Ağbal, Motorlu Taşıtlar Vergisi’nde (MTV) yapılan yüzde 40’lık zamma ilişkin bir soru üzerine, düzenlemeleri yasayla yaptıklarını ifade ederek, MTV’nin her yıl enflasyon rakamı kadar otomatik olarak arttığını söyledi. Ağbal, “Biz düzenleme yapmasaydık MTV gelecek yıl için yüzde 15 artacaktı. Biz yasal düzenleme yaptık ve yeni bir tarife ürettik. ‘Kanuni tarife budur’ dedik. Bu tarifeye göre rakamlar bunlardır. Bu rakamlarla öncekileri kıyasladığımızda bir artış çıkıyor. Bu yıl 500 lira ödeyen birisi, gelecek yıl 575 lira ödeyecekti. Şimdi vatandaşlarımıza 700 lira diyoruz. Bu herkes için farklı farklı” dedi. Ağbal, herkesin otomobile göre MTV ödeyeceğini, daha önce 50 bin liralık da 200 bin liralık da aracı olanların aynı rakamı ödediğini anımsattı. Ağbal, “MTV zammı bu yıl geçerli değil. Bu yıl alınacak araçlardan mevcut tarife geçerli. Ama gelecek yılbaşından itibaren 50 bin liralık araç alanlardan daha düşük, daha pahalı araç alanların vergisi daha yüksek olacak. Bana, ‘bu neden geldi’ diye kızıyorlar. Hakkaniyete, adalete uygun. 300 bin lira ila 50 bin liraya araç alanın vergisinin aynı olması adalet mi?” diye konuştu. Bu uygulamayı geçen yıl otomobillerden alınan Özel Tüketim Vergisi’nde hayata geçirdiklerini belirten Ağbal, “Bu yılın sonuna kadar eski sistem geçerli. Yıl sonuna kadar kim araç alırsa eski sistemden önümüzdeki yıllarda vergi ödeyecek. Aslında avantaj var. Araba almak isteyenler için bu yıl içinde araba almak gelecek yıllarda ödenecek vergiler açısından avantaj getiriyor” dedi.

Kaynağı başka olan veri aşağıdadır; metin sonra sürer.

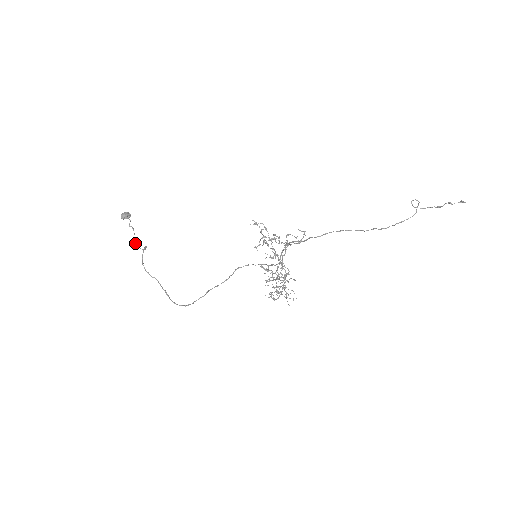
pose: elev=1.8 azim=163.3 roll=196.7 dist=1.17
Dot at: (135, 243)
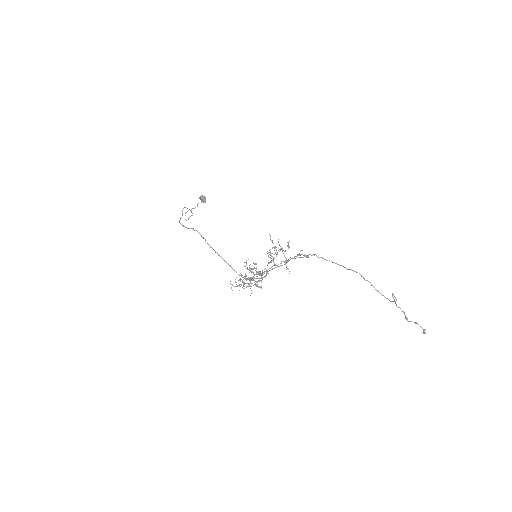
Dot at: occluded
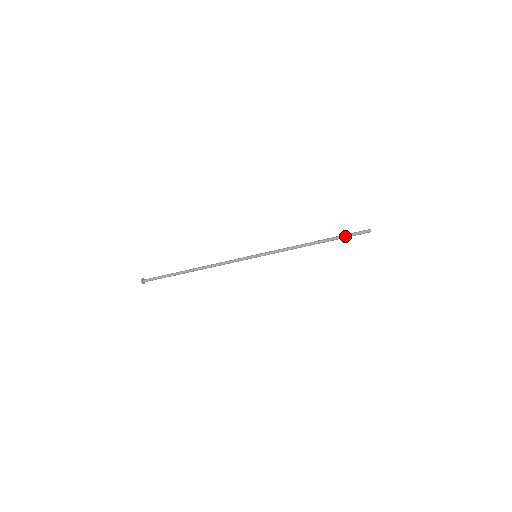
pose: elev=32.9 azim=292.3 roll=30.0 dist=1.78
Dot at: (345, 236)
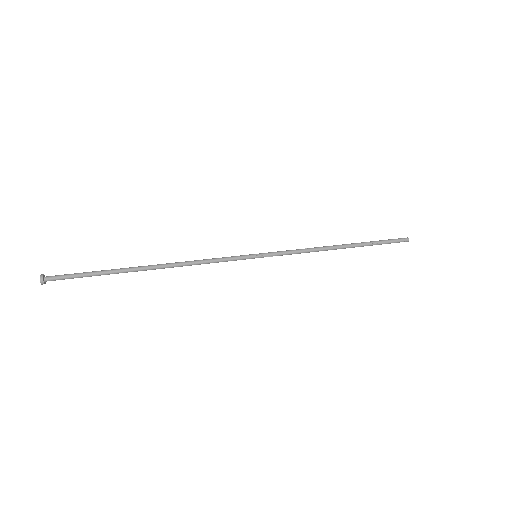
Dot at: (379, 243)
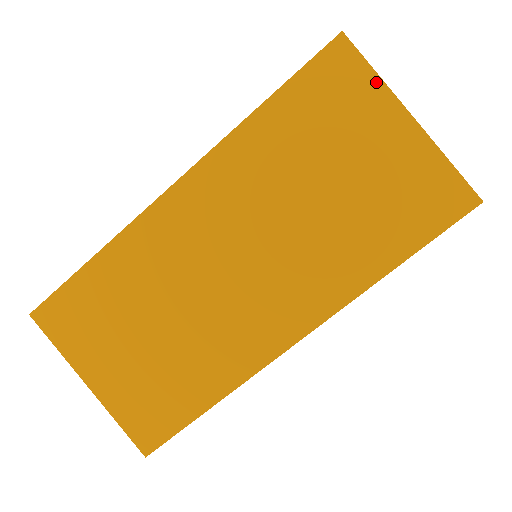
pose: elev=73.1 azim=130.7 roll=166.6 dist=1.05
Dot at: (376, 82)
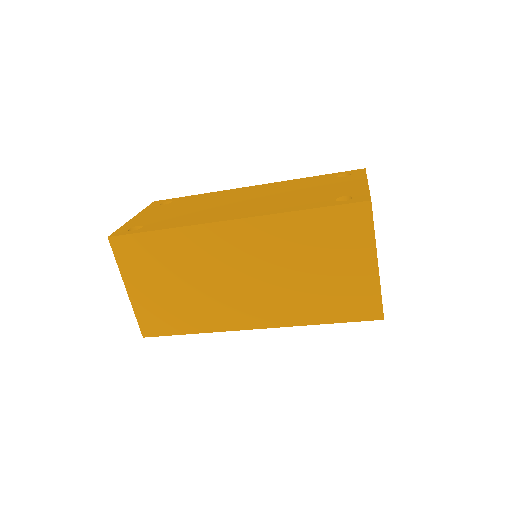
Dot at: (371, 236)
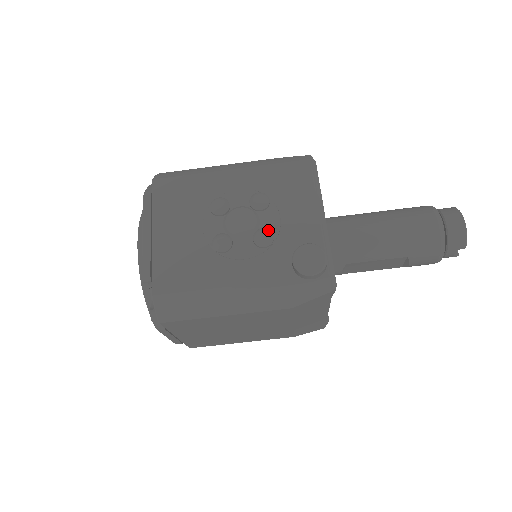
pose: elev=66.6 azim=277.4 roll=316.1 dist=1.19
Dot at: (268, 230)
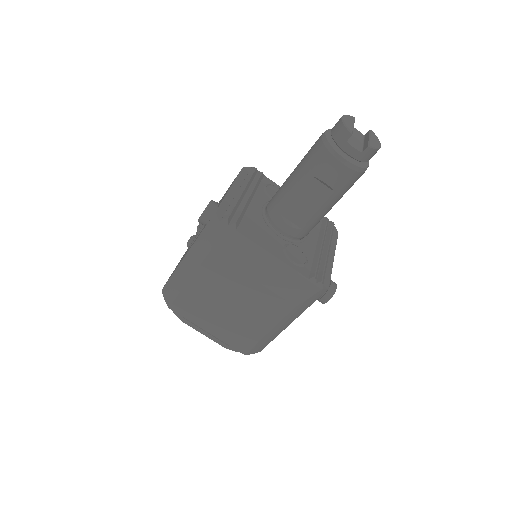
Dot at: occluded
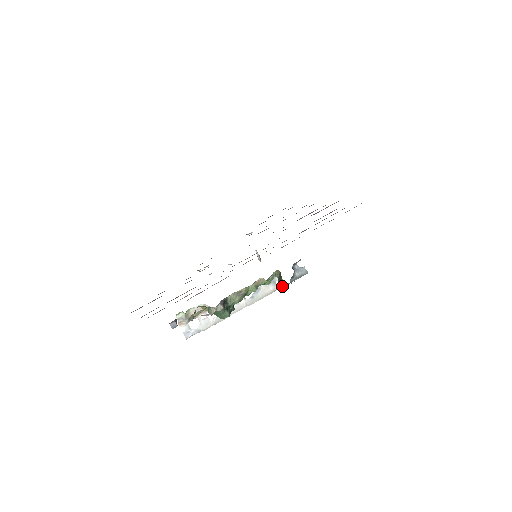
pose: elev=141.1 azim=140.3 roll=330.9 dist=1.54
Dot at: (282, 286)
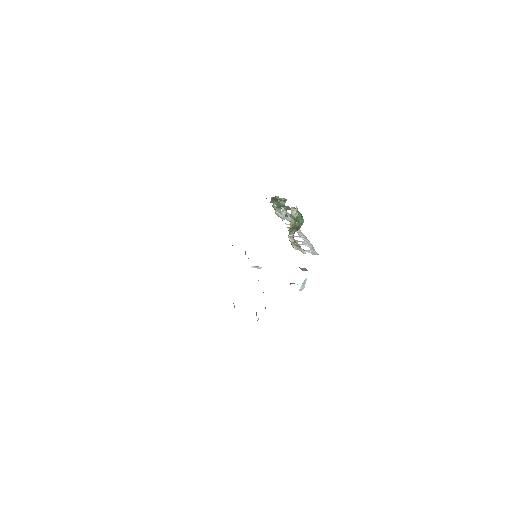
Dot at: (285, 210)
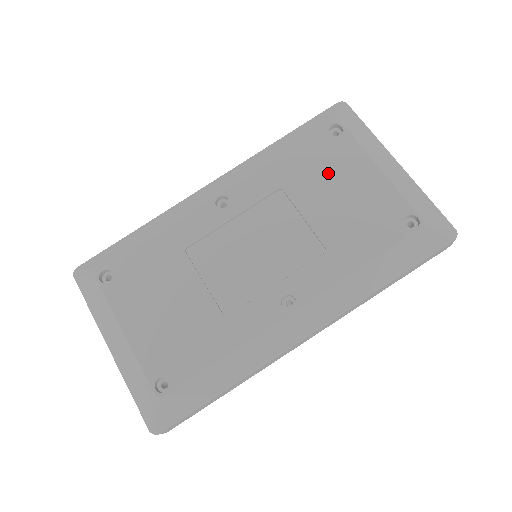
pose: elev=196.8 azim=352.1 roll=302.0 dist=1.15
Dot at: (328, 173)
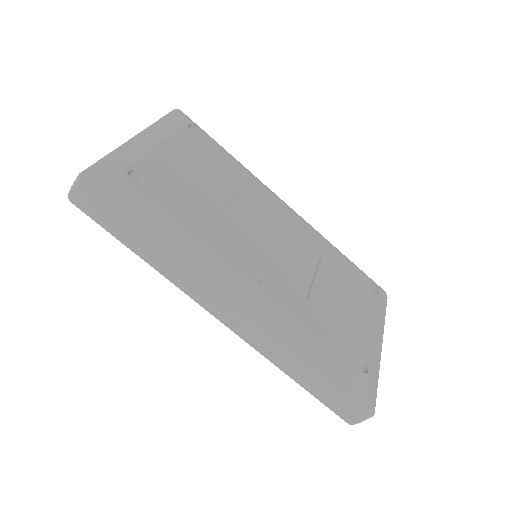
Dot at: (350, 289)
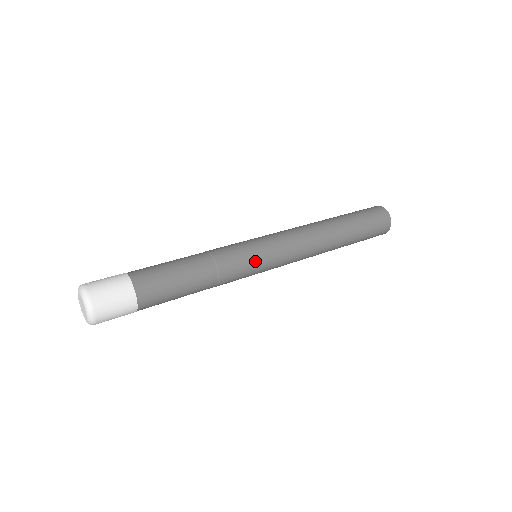
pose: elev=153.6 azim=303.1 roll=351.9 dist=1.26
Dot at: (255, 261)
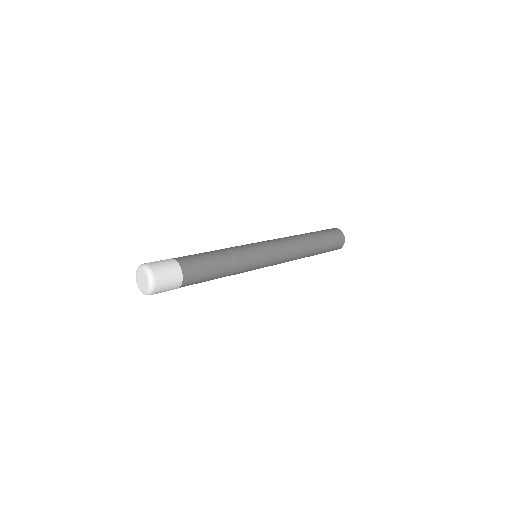
Dot at: (258, 254)
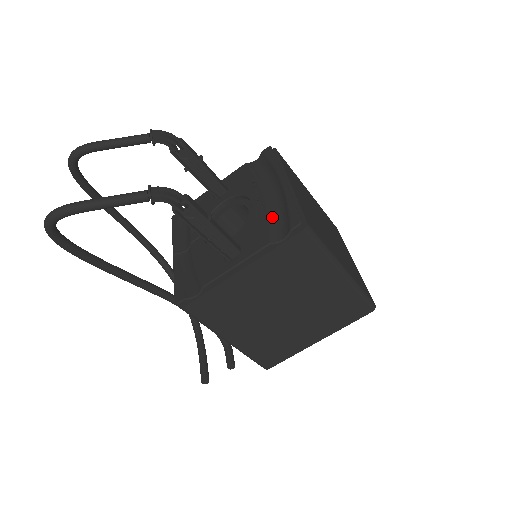
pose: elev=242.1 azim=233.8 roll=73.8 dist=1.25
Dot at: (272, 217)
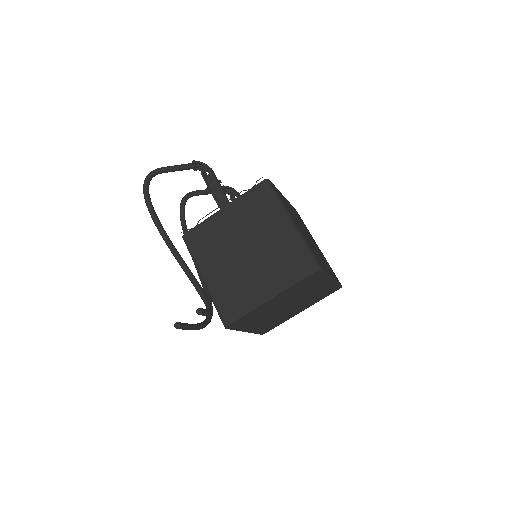
Dot at: occluded
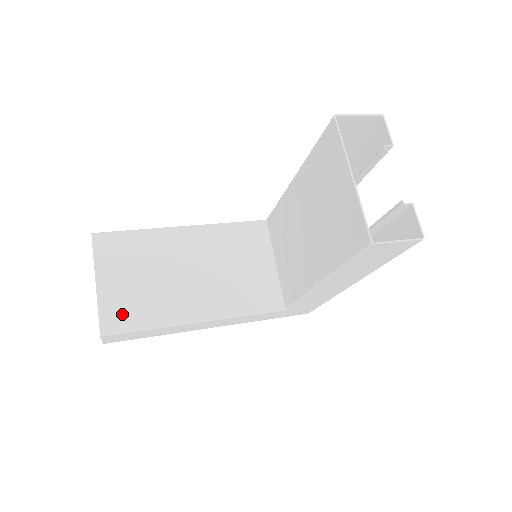
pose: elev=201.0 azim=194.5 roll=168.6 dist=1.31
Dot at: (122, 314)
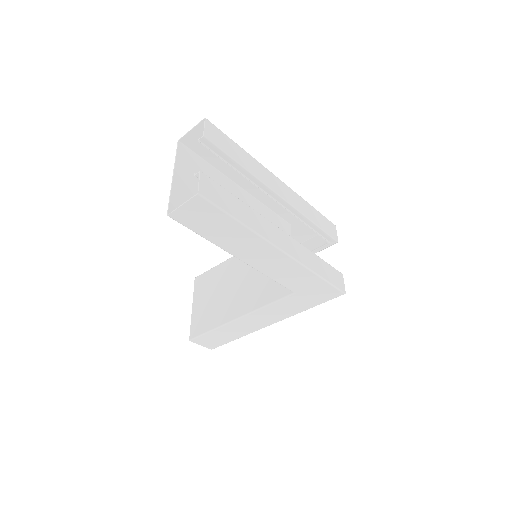
Dot at: (200, 324)
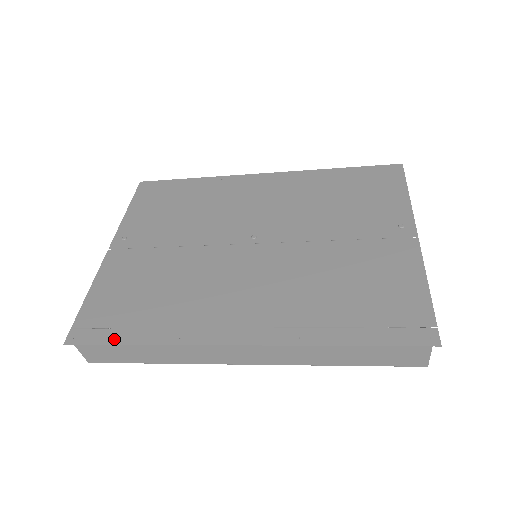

Otomobilde artış yüzde 68'e kadar çıkıyor
Tasarıyla yeni model hayata geçiyor. Buna göre öncelikle araçlarda otomobilin değeri tanımı yapılacak. Otomobilin vergisiz ilk fiyatı taşıt değeri kabul edilecek. Yeni modelde silindir hacmi ve yaş yine kriter olarak kullanılacak ancak belirlenen taşıt değerleri de vergilendirme için esas olacak. 1300 cc ve aşağısı araçlar ile 1301-1600 cc arasındaki taşıt değerleri 40 bini aşmayan, 40 bin-70 bin arası ve 70 bin’i aşanlar olarak üç aşamalı olacak. 1601-1800 cc arası ile 1801-2.000 arası cc arası araçlar 100 bin’i aşanlar ve aşmayanlar olarak ikiye ayrılacak. 2.001-2.500 cc arası araçlarda sınır 125 bin, 2.501- 3.000 cc ile 3.001-3.500 cc motor silindir hacmine sahip olan araçlarda sınır 250 bin, 3.501-4.000 cc motor silindir hacmine sahip araçlarda sınır 400 bin ve 4.001 cc ve üstü motor silindir hacmine sahip araçlarda da sınır 475 bin lira olacak. 1300 cc motor silindir hacmine sahip araçlarda 2017 yılında 646 lira olan MTV, 1 Ocak 2018’den itibaren ödenecek vergide 3 aşamalı olarak ödenecek.
Araba ilk alınırken vergisiz hali dikkate alınacak. Arabanın ilk değeri 40 bin liranın altındaysa 904 lira vergi ödenecek. Arabanın değeri 40 bin lirayı aşıyor ama 70 bin lirayı aşmıyorsa 994 lira, 70 bin lirayı aşıyorsa bin 85 lira ödenecek. 40 bin lirayı aşmayan araçlar için artış yüzde 40 olurken, 40-70 bin lira arasındaki araçlar için artış oranı yüzde 53, 70 bin liranın üzerindeki araçlar için de yüzde 68 artış anlamına gelecek. 1301-1600 motor gücüne sahip araç için 40 bin lirayı aşmıyorsa bin 449 lira, 40 bini aşıp 70 bini aşmıyorsa bin 593 lira, 70 bini de aşıyorsa bin 738 lira ödeyecek. Bu model yeni alınan araçlar için geçerli olacak. Tasarıda daha önce alınan araçlara getirilen yüzde 40 zamlı MTV de madde olarak yer aldı.